- Born: 25 February 1902 Münsingen, German Empire
- Died: 25 July 1944 (aged 42) Marburg, Nazi Germany
- Spouses: ; Eva Otto ​ ​(m. 1931; div. 1936)​ ; Erika Franck ​(m. 1938)​

Academic background
- Alma mater: University of Marburg
- Thesis: Jean Pauls Verhältnis zu Rousseau ("Jean Paul's Relation to Rousseau") (1924)
- Doctoral advisor: Ernst Elster [de]
- Influences: Stefan George

Academic work
- Discipline: Literary history
- School or tradition: George circle (1921–1930); Conservative Revolution;
- Institutions: University of Frankfurt am Main (1930–1941); University of Marburg (1941–1944);

= Max Kommerell =

German literary historian (1902–1944)

Max Kommerell (25 February 1902 – 25 July 1944) was a German literary historian, writer, and poet. A member of the Stefan George circle from 1921 to 1930, Kommerell was a prominent literary critic associated with the Conservative Revolutionary movement in the Weimar Republic and subsequently a leading intellectual in Nazi Germany and a member of the Nazi Party from 1941, though one of his works was banned by the Nazi government in 1943.

> _GOAL_: Continue the biography of Max Kommerell above, starting after its last sentence.

> _DATASET CONTENT_:
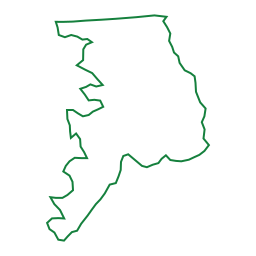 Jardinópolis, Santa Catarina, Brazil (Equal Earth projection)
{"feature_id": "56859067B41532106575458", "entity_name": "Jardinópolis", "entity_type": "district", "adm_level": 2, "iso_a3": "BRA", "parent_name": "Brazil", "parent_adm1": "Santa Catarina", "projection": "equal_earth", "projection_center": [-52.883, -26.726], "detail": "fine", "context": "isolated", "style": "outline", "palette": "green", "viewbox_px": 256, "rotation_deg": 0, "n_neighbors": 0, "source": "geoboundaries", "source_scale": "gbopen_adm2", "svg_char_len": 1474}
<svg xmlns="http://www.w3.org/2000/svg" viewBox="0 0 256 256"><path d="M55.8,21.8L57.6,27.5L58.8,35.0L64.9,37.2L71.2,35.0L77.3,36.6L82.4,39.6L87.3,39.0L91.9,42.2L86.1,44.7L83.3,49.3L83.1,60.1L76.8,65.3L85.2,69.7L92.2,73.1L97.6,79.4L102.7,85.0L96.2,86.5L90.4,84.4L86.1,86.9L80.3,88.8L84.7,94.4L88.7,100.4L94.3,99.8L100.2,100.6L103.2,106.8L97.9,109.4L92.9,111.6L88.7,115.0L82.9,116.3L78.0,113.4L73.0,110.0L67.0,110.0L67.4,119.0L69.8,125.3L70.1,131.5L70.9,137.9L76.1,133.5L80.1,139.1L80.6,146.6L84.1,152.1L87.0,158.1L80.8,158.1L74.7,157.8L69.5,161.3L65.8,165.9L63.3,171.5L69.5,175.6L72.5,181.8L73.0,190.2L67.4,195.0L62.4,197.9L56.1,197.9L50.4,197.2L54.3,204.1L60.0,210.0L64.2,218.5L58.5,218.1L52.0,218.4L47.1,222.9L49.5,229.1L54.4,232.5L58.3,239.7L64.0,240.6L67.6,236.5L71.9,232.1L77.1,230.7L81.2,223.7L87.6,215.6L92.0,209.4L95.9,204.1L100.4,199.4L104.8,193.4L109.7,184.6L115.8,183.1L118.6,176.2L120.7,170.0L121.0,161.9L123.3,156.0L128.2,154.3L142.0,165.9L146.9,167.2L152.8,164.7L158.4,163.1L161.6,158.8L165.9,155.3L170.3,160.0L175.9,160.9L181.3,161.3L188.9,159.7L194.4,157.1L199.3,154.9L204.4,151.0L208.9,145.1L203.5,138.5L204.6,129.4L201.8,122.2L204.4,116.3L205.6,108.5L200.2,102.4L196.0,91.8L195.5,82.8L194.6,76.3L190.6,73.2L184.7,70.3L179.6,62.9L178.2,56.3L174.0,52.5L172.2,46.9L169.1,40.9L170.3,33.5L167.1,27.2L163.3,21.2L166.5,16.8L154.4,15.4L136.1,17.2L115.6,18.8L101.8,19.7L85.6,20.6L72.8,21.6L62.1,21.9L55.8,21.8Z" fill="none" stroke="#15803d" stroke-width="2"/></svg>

> _WRITTEN RESPONSE_:
==Early life==
Born on 25 February 1902 in Münsingen, Württemberg, Kommerell studied briefly at the University of Tübingen in 1919 before transferring to Heidelberg in 1920. There, Kommerell started a doctorate in German literature and attended lectures by Friedrich Gundolf, a close associate of the poet Stefan George. He became interested in the thought of the George circle, and after transferring again to the University of Marburg in 1921 he was introduced personally to Gundolf and George himself through a friend who worked there as an assistant of Friedrich Wolters, another member of the circle. George nicknamed Kommerell "Maxim" and "the Smallest One" (das Kleinste) on account of his short stature. He completed his doctorate in 1924 with a thesis on the Romantic novelist Jean Paul.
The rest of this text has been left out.